Exact wording is required: give all the records again, minus the pictures.

**Lens and sensor parameters**
____

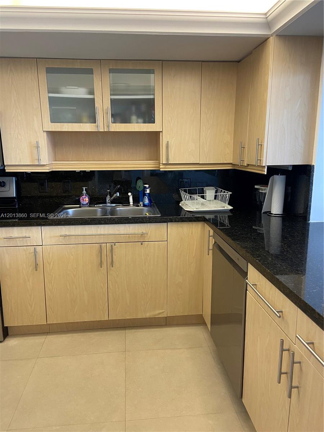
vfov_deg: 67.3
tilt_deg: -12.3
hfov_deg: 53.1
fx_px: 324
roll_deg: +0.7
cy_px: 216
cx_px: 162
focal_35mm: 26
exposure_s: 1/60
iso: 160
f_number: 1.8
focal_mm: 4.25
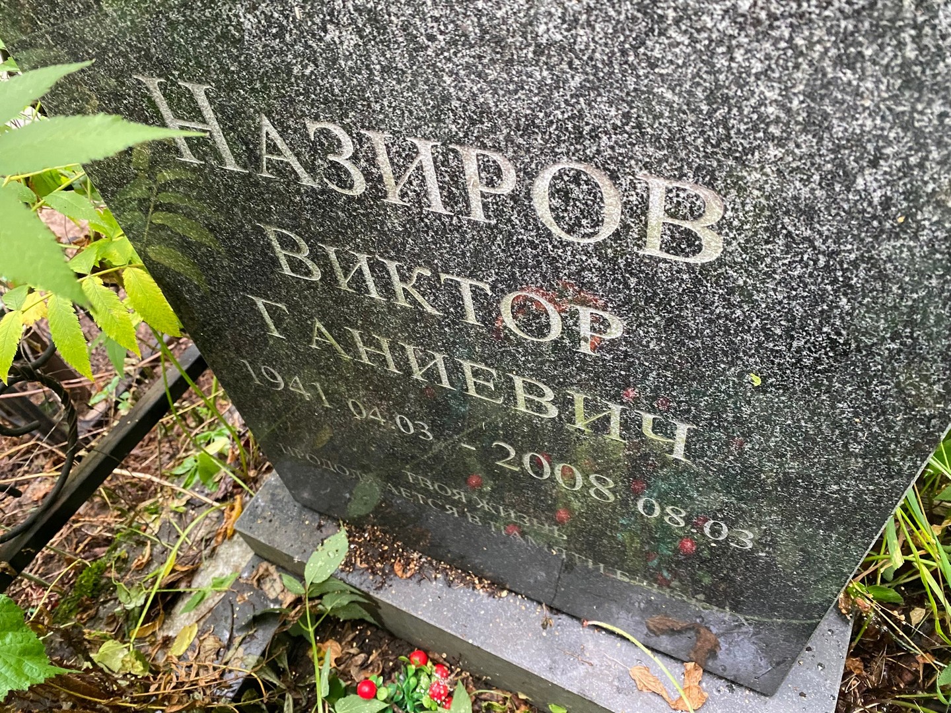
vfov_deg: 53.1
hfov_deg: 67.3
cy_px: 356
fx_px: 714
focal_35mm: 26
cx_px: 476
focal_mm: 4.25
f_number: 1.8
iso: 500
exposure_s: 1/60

____

**Reply**
vfov_deg: 67.3
tilt_deg: -12.3
hfov_deg: 53.1
fx_px: 324
roll_deg: +0.7
cy_px: 216
cx_px: 162
focal_35mm: 26
exposure_s: 1/60
iso: 160
f_number: 1.8
focal_mm: 4.25
vfov_deg: 53.1
hfov_deg: 67.3
cy_px: 356
fx_px: 714
focal_35mm: 26
cx_px: 476
focal_mm: 4.25
f_number: 1.8
iso: 500
exposure_s: 1/60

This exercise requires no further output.